What to work on: Pick out each line in the rows below that contains the string "Colombia", matching case exactly, and copy those lines.

Source records:
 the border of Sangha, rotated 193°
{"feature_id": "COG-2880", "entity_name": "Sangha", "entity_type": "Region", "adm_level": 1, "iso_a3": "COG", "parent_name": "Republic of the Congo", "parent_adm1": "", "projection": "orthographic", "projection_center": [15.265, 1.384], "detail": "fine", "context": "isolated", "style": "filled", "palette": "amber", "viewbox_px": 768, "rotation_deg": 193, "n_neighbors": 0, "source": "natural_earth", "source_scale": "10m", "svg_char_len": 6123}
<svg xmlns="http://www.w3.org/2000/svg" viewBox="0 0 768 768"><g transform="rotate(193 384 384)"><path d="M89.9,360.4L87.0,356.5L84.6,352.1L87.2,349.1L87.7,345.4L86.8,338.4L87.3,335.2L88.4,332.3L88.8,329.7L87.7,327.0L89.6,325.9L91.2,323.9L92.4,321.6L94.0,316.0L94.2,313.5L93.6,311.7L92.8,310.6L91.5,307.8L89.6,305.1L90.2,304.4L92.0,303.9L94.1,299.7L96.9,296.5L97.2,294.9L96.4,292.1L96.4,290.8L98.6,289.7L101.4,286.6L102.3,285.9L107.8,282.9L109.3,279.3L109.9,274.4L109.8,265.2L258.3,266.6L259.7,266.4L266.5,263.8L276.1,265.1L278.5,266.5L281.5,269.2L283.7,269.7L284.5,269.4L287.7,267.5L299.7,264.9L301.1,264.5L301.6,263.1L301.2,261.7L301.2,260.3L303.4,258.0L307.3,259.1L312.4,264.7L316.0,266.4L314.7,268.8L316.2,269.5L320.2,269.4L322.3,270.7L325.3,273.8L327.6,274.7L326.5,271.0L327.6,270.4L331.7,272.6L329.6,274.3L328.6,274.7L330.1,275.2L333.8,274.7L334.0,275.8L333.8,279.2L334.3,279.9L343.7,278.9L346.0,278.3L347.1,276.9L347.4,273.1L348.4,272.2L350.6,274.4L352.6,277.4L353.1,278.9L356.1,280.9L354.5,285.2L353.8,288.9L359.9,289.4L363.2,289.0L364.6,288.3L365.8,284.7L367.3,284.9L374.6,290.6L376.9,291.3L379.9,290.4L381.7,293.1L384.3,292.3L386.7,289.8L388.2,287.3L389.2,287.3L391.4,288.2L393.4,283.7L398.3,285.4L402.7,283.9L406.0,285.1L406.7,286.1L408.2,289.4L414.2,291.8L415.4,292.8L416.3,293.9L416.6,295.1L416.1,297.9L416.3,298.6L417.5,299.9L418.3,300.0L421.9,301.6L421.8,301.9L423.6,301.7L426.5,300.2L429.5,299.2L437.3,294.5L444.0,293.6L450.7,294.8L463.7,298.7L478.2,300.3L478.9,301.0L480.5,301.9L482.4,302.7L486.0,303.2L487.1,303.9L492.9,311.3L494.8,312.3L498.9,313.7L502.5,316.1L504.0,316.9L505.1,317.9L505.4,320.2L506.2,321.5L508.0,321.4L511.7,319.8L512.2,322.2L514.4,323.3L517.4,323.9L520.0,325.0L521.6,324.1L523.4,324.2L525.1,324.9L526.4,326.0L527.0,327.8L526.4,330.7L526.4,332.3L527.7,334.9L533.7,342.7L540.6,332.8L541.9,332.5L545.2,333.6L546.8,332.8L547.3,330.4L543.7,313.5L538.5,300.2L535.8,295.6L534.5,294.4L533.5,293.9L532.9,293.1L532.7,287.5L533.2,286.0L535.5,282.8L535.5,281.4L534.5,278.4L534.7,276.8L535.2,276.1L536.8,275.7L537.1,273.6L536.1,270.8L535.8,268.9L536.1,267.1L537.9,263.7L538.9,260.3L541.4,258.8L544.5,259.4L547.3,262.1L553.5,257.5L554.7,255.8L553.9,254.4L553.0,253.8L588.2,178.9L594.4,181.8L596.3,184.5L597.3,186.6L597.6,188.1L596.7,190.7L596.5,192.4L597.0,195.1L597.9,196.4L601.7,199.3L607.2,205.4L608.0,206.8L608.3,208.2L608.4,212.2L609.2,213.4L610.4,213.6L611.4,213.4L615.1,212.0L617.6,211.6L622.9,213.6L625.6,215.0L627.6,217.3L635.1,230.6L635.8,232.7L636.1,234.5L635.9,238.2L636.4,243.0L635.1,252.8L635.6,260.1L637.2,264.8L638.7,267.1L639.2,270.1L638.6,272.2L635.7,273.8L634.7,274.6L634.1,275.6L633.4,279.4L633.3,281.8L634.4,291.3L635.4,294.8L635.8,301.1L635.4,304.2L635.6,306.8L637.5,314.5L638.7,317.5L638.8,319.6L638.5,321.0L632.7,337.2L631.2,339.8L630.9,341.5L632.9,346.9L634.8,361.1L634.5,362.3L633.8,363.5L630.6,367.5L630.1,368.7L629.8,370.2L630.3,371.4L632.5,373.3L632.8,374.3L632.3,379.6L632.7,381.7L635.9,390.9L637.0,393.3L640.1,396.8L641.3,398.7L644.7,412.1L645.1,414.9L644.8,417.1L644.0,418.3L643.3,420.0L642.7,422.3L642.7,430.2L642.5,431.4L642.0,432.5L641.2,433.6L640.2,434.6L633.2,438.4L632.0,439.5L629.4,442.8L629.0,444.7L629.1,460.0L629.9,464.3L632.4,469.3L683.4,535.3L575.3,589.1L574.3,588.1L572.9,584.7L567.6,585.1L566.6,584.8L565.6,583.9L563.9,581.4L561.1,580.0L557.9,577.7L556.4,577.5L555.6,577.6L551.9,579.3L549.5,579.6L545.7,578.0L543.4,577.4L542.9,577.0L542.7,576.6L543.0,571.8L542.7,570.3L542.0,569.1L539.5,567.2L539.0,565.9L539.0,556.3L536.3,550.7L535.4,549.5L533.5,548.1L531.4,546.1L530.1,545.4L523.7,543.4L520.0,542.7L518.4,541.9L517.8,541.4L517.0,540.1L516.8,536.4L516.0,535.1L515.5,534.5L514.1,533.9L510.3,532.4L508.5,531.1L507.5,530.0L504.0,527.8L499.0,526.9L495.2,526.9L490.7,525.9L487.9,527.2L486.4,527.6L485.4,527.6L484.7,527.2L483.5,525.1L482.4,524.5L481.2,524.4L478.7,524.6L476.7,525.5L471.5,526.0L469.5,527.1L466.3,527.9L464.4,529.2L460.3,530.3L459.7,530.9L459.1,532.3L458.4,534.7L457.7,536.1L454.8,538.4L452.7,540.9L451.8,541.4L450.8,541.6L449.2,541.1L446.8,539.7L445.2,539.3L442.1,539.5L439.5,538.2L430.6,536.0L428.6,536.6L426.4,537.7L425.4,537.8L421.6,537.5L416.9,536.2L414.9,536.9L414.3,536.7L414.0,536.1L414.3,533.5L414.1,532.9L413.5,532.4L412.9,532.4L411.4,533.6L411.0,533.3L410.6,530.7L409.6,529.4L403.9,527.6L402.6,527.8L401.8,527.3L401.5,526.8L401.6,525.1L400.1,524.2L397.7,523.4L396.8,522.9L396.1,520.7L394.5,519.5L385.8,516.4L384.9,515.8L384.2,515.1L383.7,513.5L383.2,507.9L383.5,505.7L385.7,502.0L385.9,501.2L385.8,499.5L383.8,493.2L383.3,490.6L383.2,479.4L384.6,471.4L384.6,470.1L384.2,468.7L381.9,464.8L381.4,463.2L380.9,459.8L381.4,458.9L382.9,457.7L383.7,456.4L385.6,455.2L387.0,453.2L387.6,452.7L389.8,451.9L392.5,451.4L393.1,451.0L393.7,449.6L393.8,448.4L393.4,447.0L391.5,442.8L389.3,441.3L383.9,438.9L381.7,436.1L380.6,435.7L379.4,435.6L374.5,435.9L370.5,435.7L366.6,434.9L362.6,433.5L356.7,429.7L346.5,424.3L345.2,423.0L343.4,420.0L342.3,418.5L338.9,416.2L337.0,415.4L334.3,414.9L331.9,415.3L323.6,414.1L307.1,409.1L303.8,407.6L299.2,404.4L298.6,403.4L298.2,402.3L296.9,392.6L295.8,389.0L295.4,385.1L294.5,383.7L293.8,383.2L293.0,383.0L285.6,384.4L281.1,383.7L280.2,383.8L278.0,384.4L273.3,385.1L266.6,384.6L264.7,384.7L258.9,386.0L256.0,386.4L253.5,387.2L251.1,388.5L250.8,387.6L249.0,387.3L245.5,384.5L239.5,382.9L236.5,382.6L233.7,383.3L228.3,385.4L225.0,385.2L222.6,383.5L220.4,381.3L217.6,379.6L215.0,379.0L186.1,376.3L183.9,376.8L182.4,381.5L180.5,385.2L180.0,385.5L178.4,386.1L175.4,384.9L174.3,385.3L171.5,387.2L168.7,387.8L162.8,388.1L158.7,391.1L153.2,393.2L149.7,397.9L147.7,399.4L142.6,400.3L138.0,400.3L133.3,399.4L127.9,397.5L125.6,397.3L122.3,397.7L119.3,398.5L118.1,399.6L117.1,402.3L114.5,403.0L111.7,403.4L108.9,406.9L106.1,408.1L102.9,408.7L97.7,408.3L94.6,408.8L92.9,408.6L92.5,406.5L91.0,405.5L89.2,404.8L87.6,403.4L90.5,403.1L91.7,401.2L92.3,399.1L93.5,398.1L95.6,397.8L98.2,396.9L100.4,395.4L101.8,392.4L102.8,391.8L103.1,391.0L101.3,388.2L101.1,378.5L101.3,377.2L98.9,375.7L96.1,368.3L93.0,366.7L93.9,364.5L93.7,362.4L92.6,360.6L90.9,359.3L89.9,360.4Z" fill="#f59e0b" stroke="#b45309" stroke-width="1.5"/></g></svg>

...

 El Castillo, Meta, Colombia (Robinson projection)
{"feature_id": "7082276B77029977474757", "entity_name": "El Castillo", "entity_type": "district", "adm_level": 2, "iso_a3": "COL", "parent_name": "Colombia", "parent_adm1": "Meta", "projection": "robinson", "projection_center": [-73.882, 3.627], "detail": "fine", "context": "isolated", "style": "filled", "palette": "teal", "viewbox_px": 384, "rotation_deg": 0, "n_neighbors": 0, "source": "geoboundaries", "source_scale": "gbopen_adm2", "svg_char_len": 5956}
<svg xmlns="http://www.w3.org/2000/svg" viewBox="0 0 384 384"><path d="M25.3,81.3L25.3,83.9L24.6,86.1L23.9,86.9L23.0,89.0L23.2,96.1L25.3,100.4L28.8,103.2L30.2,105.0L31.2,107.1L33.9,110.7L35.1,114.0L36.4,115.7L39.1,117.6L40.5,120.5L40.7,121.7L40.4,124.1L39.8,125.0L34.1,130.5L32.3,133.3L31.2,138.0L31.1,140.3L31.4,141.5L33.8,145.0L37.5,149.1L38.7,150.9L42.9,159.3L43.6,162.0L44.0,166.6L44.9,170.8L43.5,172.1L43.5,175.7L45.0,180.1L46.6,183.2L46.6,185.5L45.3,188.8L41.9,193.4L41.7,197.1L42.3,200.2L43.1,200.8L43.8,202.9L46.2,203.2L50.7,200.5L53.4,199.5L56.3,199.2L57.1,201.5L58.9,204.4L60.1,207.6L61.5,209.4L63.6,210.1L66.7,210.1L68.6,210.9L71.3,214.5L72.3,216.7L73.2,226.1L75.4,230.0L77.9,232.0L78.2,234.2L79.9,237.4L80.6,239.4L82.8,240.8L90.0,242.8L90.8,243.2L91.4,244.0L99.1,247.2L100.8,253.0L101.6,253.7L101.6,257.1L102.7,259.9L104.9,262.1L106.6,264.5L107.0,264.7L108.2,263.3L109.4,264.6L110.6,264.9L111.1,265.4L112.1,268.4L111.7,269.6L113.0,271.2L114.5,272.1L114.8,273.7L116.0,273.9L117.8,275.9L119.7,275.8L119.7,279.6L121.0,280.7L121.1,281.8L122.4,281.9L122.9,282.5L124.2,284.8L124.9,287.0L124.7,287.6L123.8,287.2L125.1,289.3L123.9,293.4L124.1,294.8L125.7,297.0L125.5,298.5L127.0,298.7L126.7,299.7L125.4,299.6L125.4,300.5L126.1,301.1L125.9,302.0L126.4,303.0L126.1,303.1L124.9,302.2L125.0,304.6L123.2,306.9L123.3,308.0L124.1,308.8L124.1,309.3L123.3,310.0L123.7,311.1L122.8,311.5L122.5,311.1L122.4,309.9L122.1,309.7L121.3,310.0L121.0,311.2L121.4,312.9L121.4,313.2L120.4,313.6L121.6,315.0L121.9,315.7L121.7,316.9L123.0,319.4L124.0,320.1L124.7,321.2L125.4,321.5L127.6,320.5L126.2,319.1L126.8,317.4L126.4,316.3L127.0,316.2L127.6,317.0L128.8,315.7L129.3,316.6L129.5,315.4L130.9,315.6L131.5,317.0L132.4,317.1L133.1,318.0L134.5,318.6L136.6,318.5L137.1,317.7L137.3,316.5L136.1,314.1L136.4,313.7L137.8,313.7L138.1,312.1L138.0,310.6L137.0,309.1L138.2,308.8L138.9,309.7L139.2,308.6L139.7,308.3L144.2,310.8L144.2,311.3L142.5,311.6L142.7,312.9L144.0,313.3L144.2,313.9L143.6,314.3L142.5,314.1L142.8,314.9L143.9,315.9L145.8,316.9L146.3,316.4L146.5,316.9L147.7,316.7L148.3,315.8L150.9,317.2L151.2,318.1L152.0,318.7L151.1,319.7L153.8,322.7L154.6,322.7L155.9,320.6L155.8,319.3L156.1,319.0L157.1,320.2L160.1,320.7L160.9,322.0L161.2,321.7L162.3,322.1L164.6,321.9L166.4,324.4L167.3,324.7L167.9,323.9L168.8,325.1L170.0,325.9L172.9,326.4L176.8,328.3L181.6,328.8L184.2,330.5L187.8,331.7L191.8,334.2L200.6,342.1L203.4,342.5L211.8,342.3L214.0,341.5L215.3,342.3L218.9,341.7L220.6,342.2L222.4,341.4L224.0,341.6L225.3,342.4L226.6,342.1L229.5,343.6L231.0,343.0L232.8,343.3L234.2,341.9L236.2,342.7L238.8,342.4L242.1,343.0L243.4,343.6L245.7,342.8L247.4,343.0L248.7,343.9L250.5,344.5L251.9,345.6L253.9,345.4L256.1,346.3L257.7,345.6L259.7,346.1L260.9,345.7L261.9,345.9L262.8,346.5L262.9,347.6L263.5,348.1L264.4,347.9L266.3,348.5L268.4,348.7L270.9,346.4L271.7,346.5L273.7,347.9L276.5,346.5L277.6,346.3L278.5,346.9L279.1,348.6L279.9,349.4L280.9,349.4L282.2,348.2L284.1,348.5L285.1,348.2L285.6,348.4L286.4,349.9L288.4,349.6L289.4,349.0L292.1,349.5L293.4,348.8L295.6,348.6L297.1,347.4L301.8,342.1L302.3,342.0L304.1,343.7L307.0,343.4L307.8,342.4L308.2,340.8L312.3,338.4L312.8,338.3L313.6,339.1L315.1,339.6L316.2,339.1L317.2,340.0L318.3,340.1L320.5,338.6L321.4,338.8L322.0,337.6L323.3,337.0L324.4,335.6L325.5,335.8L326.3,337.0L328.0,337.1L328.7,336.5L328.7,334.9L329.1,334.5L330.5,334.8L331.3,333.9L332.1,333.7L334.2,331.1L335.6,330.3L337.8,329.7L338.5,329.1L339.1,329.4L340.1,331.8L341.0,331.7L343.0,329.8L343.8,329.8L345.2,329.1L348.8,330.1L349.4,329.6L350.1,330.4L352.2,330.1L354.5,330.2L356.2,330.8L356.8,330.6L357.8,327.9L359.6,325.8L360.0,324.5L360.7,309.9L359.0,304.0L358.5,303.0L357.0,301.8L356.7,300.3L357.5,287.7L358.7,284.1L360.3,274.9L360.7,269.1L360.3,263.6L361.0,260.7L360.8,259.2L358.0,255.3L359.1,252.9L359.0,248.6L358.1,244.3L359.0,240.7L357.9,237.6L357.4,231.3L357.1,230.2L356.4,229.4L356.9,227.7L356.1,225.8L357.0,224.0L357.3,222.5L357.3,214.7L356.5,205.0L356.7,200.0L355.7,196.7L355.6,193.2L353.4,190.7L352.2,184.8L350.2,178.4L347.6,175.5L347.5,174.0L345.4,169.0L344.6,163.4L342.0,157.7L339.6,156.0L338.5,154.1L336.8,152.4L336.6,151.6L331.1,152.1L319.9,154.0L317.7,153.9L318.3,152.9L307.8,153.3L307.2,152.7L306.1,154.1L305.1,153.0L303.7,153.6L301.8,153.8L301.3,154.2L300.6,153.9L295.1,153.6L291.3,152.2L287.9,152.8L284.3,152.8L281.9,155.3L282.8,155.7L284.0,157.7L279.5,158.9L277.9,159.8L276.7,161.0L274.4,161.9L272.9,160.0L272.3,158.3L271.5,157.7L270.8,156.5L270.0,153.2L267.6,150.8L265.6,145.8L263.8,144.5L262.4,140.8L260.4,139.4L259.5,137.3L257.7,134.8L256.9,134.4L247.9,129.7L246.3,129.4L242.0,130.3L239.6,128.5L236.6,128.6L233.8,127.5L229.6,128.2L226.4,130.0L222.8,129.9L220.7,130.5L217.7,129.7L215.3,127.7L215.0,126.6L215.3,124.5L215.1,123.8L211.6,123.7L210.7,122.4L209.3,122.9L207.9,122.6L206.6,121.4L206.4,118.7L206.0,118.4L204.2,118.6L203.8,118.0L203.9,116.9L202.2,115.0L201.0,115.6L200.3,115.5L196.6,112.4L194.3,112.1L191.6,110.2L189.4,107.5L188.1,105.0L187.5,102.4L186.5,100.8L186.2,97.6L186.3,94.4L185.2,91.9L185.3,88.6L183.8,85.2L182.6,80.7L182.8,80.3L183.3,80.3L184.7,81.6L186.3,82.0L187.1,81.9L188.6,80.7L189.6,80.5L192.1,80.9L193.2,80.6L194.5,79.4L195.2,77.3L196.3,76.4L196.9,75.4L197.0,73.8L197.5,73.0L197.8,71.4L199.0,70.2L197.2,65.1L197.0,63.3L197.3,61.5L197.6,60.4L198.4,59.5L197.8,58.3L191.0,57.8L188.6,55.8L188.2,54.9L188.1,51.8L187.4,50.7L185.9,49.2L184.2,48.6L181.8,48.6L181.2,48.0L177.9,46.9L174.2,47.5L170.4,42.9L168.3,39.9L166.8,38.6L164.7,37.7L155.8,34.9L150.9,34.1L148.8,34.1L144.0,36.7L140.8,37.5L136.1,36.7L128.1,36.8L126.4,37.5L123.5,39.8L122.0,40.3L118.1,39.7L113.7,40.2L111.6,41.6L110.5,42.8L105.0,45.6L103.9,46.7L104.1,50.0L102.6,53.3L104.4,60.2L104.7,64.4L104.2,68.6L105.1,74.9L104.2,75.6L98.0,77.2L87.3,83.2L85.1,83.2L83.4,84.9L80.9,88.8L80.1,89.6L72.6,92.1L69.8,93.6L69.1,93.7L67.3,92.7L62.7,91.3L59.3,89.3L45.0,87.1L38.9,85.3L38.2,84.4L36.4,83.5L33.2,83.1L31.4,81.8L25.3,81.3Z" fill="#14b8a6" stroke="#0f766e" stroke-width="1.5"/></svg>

Full solution:
 El Castillo, Meta, Colombia (Robinson projection)
{"feature_id": "7082276B77029977474757", "entity_name": "El Castillo", "entity_type": "district", "adm_level": 2, "iso_a3": "COL", "parent_name": "Colombia", "parent_adm1": "Meta", "projection": "robinson", "projection_center": [-73.882, 3.627], "detail": "fine", "context": "isolated", "style": "filled", "palette": "teal", "viewbox_px": 384, "rotation_deg": 0, "n_neighbors": 0, "source": "geoboundaries", "source_scale": "gbopen_adm2", "svg_char_len": 5956}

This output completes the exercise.